What happens if you say ‘yes’ or ‘no’
According to the discourse of Justice and Development Party (AKP), if you say “yes” in the referendum on constitutional change, we will get rid of centuries of status quo impositions, and the voice of terror organizations will be cut off.
If you say “no,” we will go back to a 100 years ago, back to the years of the War of Liberation, we will face an existential threat, our unity will be at stake and terror will be aggravated.
According to the main opposition Republican People’s Party (CHP), if you say “no,” Mustafa Kemal Atatürk’s republic will be saved, we will thwart the danger to our existence, we will not be divided and we will not go back to the conditions of War of Liberation.

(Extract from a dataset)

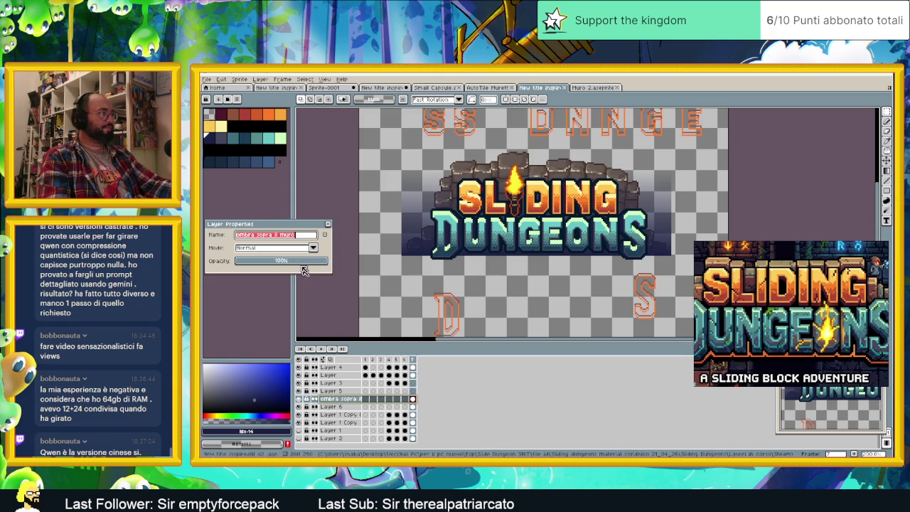
pyautogui.click(274, 247)
pyautogui.click(259, 271)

If you say “yes,” we will return to the same circumstances as when the republic was being founded; a one-man regime and one-party state will return and multi-party democracy will be abolished. In short, we will go back to square one.
The strategies for the referendum are getting shaped. I am looking at the mood coming from the “Yes” and “No” fronts. Neither are promising something about the future but are talking about going back a century ago.
They are focusing on motivating supporters by pinpointing the worst case.
For both fronts, the main theme is to dwell on the past. One is idealizing the past; the other is idealizing the past even before that past.
Both are the enemies of the past the other likes and both are against the past the other is an admirer of.
Both are fed by living in the past. Both are preparing to lead their campaign over historic confrontation and polarization.
The CHP is preparing a short video to be voiced by leader Kemal Kılıçdaroğlu. He will focus on Atatürk and will spread the fear of regime change. The Achilles heel is what they think they are strongest. You cannot rely on nostalgia for the past and complain that the desired system will take us even further back than the multiparty period. Then you cannot have the right to continue the criticism that a one-man regime and one-party state is being established.
You would contradict yourself. A discussion of questions like “is this the best you can do; are we passing to a model that is the most right,” will evaporate in the midst of regime paranoia and obsession for the past.
Government spokesperson Numan Kurtulmuş says, if there are enough “yes” votes, the voice of terror organizations will be silenced. He says their campaign will be based on that fundamental view.
The math is like that:
Preventing a change to presidential system is the common motivation of terror organizations. If the presidential system wins in the referendum, they will lose their motivation; they will throw in the towel and be finished.
There will not be any reason to unite the enemies.
This inspires hope, but is it realistic?
It is advantageous campaigning to inspire optimism to make people hopeful by giving a recipe for salvation. But because it tremendously increases the expectations from the system to be brought, it carries huge risks and serious disadvantages.
What happens if the dark clouds do not go away, the centuries-old dream is not realized and the sun does not shine over Turkey?
The most important promise for the future of the “yes” front is the conviction that terror will be over once the presidential system arrives.
But that front is not calculating the possibility of the huge disappointment that will occur if the terror does not end once the war is won at the ballot box.